→ **About this task**:
Rewrite the rows below, swapping "greatest" for "largest" wherever it appears and changing nothing else. Omit the pictures.

>>>>

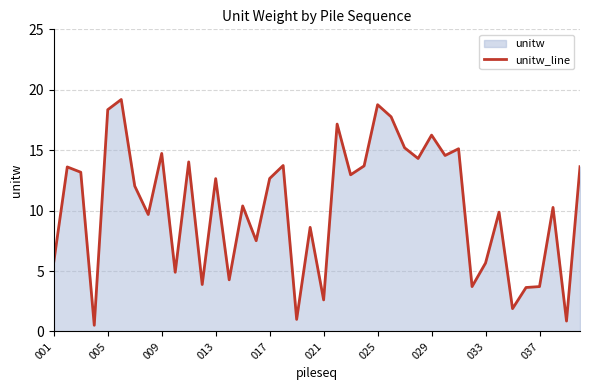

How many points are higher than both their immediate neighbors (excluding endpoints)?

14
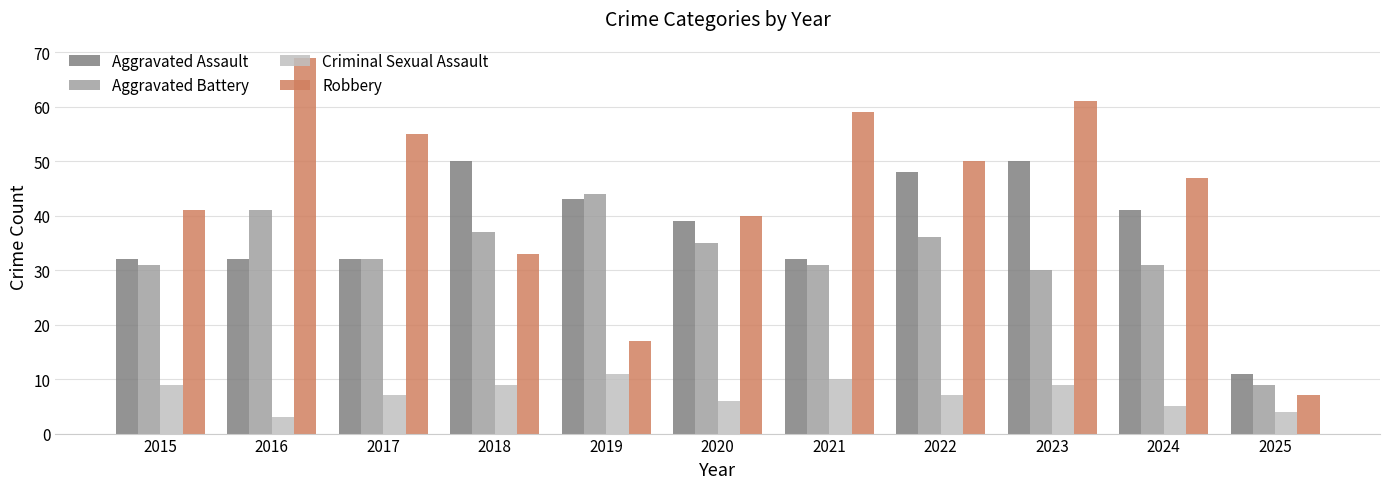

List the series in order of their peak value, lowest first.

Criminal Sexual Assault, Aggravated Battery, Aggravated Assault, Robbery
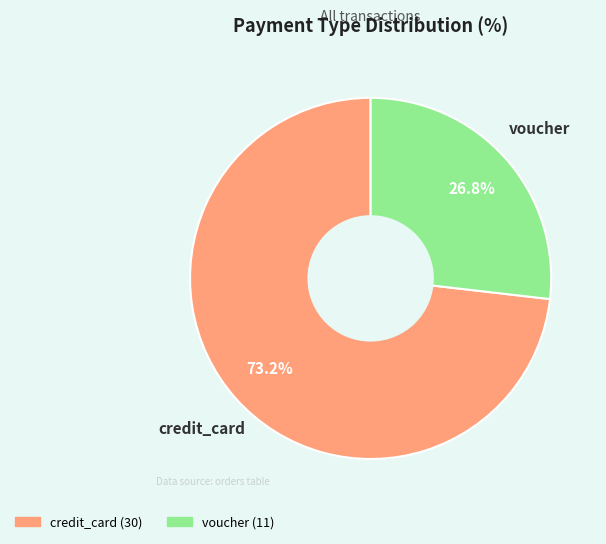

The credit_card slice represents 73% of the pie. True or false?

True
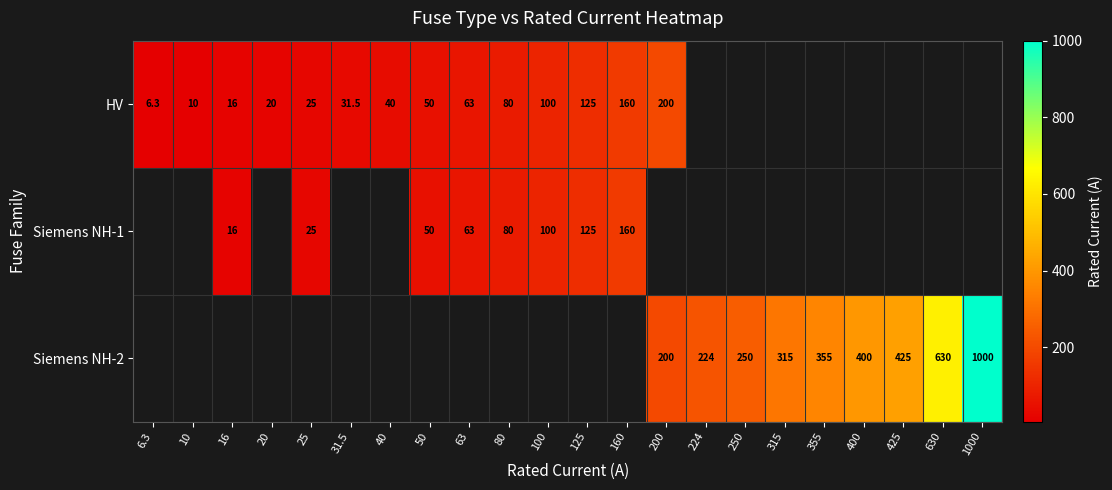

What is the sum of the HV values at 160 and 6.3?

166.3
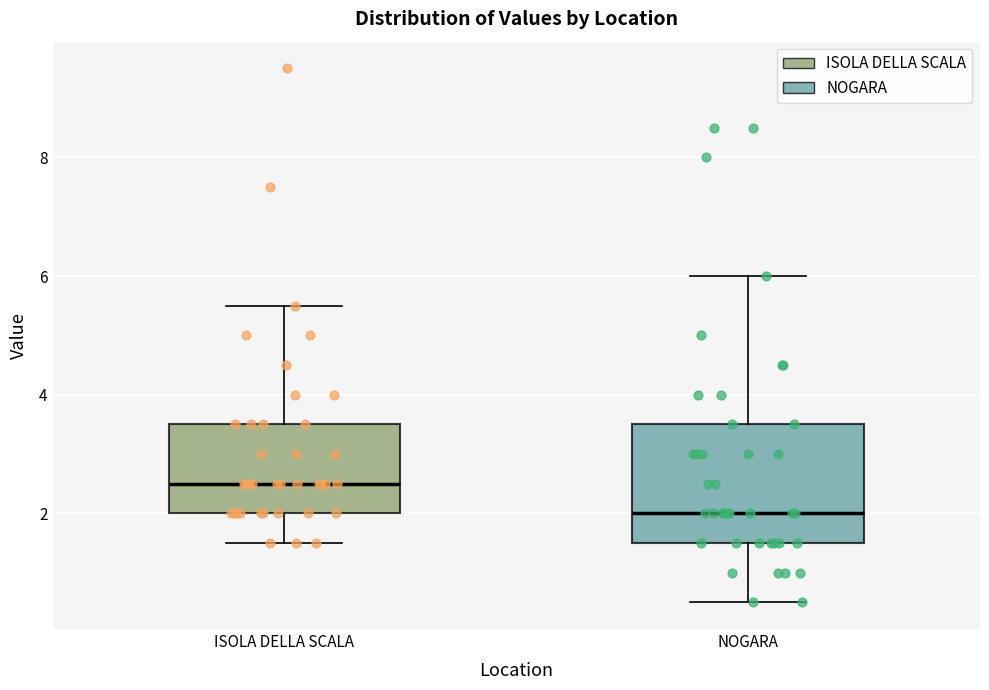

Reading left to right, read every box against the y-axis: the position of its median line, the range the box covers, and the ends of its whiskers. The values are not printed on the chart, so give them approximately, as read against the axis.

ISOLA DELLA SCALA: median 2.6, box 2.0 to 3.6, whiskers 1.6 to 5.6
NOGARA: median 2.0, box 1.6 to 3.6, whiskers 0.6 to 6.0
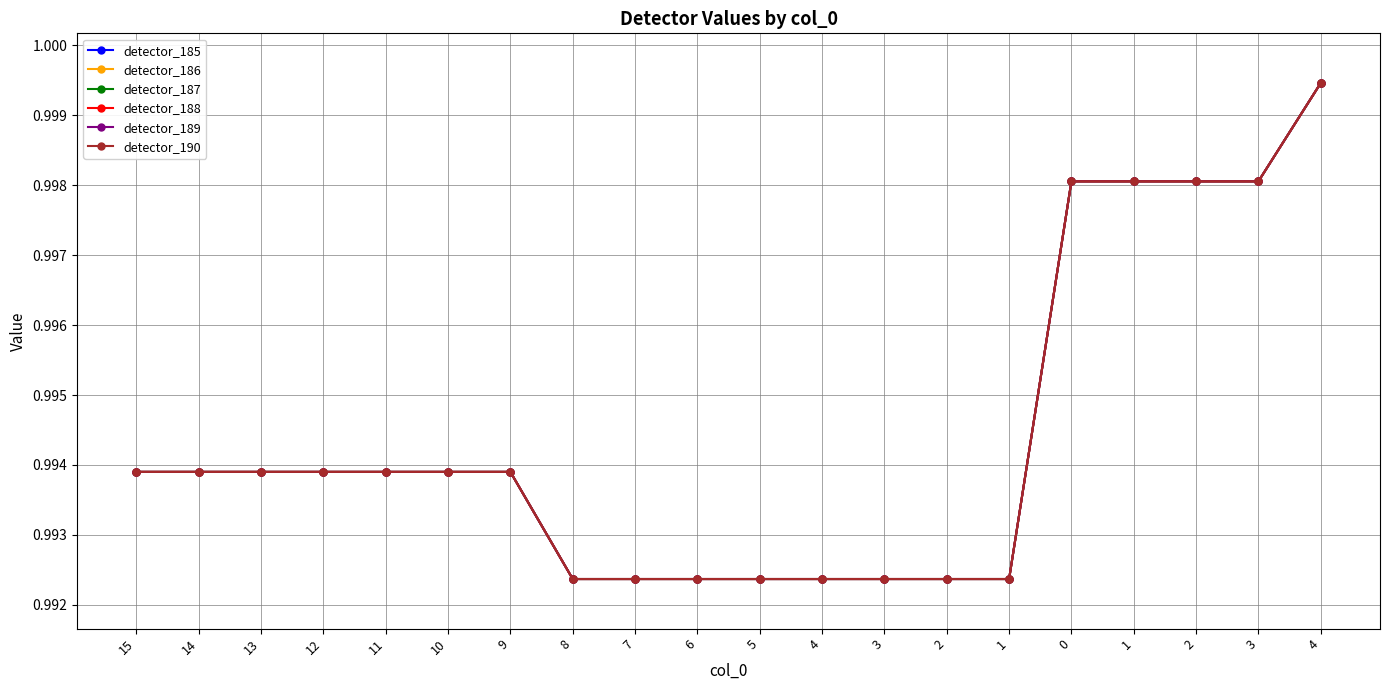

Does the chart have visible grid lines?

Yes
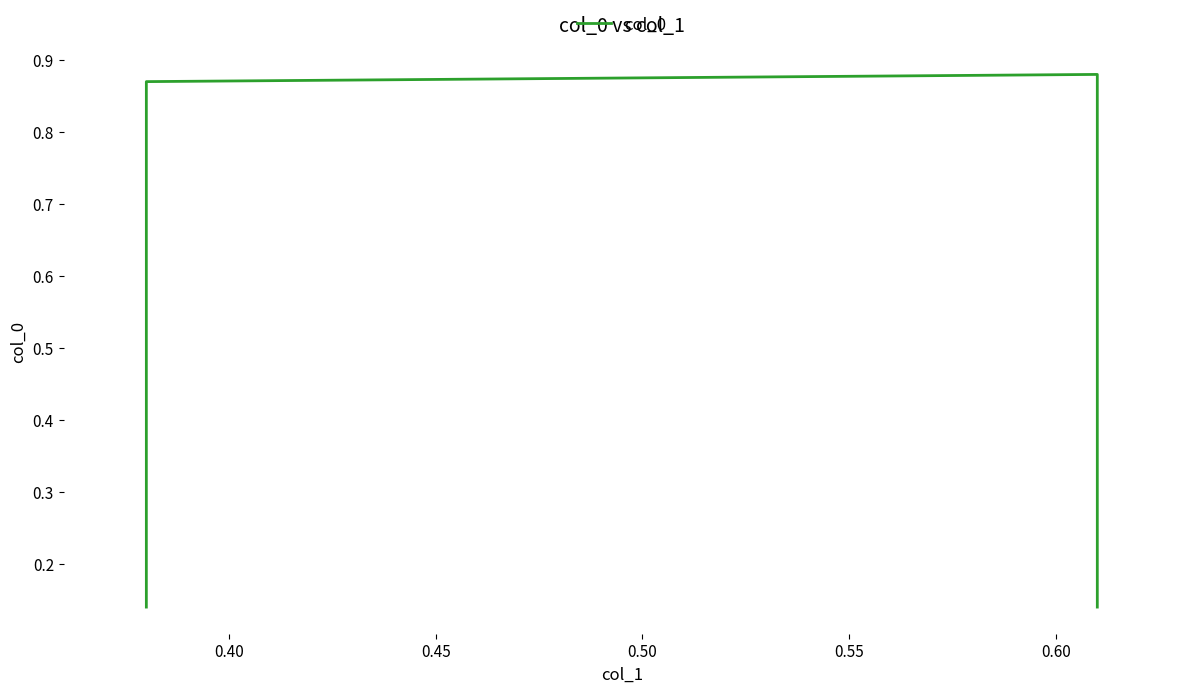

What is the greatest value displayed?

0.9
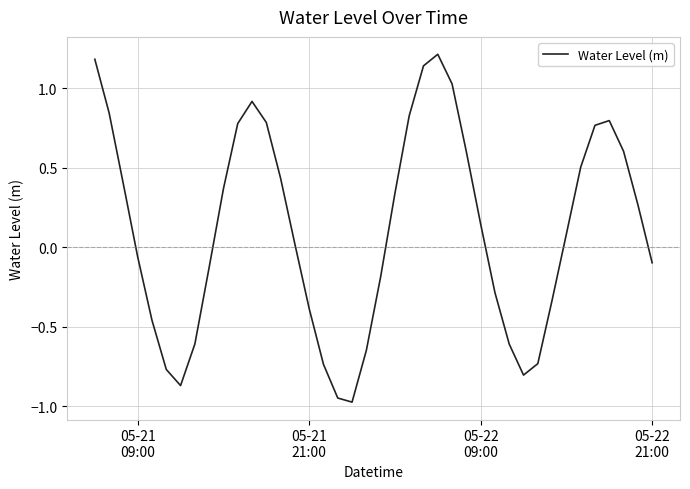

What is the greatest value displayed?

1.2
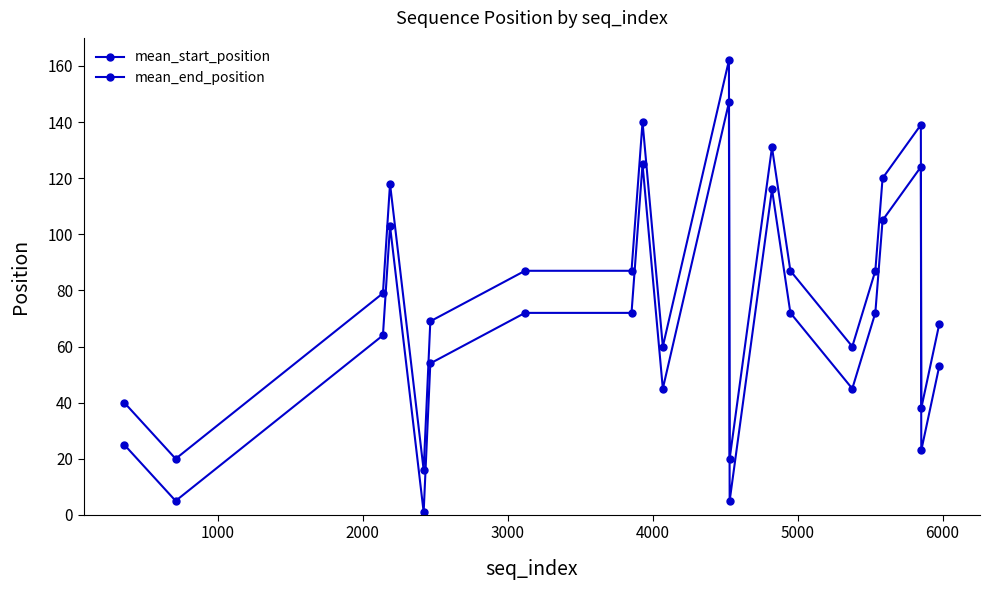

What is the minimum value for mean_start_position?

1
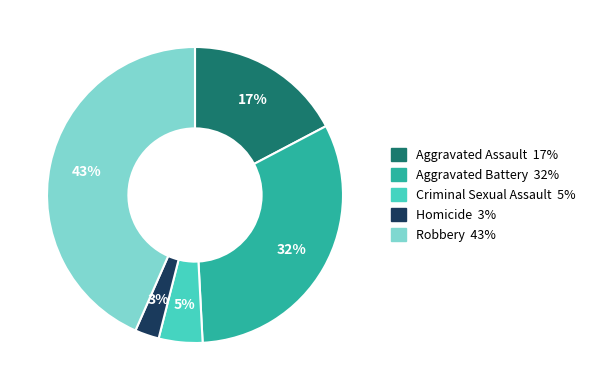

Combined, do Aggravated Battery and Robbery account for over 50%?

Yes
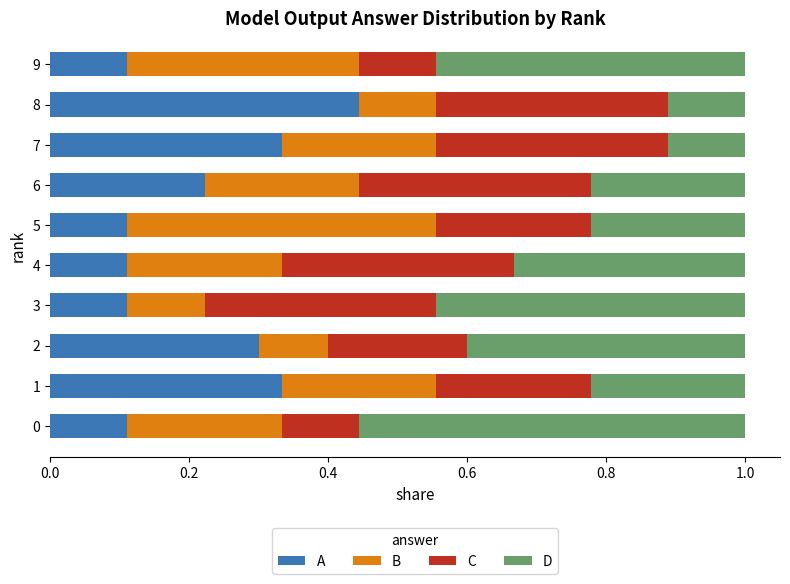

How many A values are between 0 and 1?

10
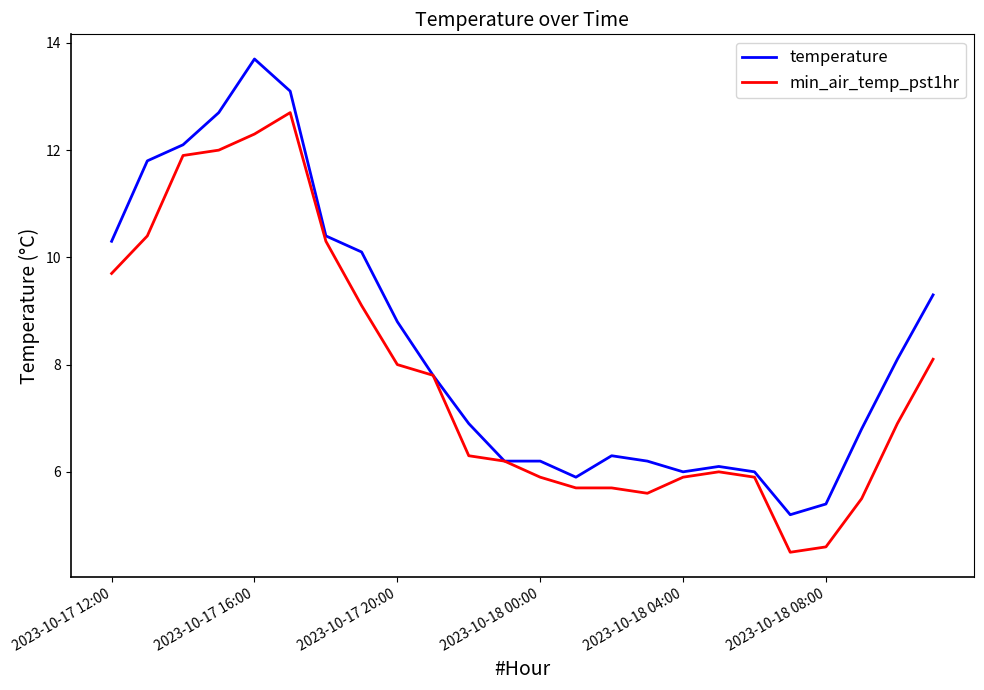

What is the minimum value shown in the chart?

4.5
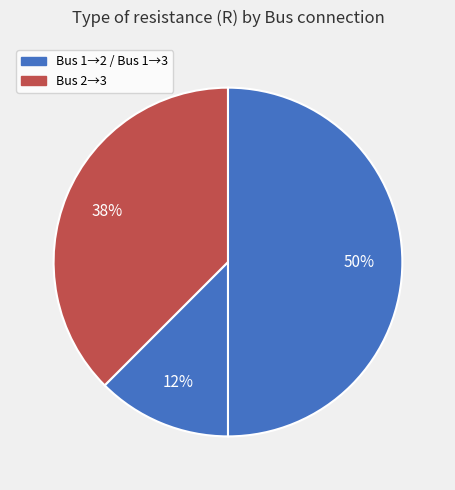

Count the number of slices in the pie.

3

<<<<

→ **Expected output**:
How many points are higher than both their immediate neighbors (excluding endpoints)?

14

List the series in order of their peak value, lowest first.

Criminal Sexual Assault, Aggravated Battery, Aggravated Assault, Robbery

The credit_card slice represents 73% of the pie. True or false?

True

What is the sum of the HV values at 160 and 6.3?

166.3

Reading left to right, read every box against the y-axis: the position of its median line, the range the box covers, and the ends of its whiskers. The values are not printed on the chart, so give them approximately, as read against the axis.

ISOLA DELLA SCALA: median 2.6, box 2.0 to 3.6, whiskers 1.6 to 5.6
NOGARA: median 2.0, box 1.6 to 3.6, whiskers 0.6 to 6.0

Does the chart have visible grid lines?

Yes

What is the largest value displayed?

0.9

What is the largest value displayed?

1.2

What is the minimum value for mean_start_position?

1

Combined, do Aggravated Battery and Robbery account for over 50%?

Yes

How many A values are between 0 and 1?

10

What is the minimum value shown in the chart?

4.5

Count the number of slices in the pie.

3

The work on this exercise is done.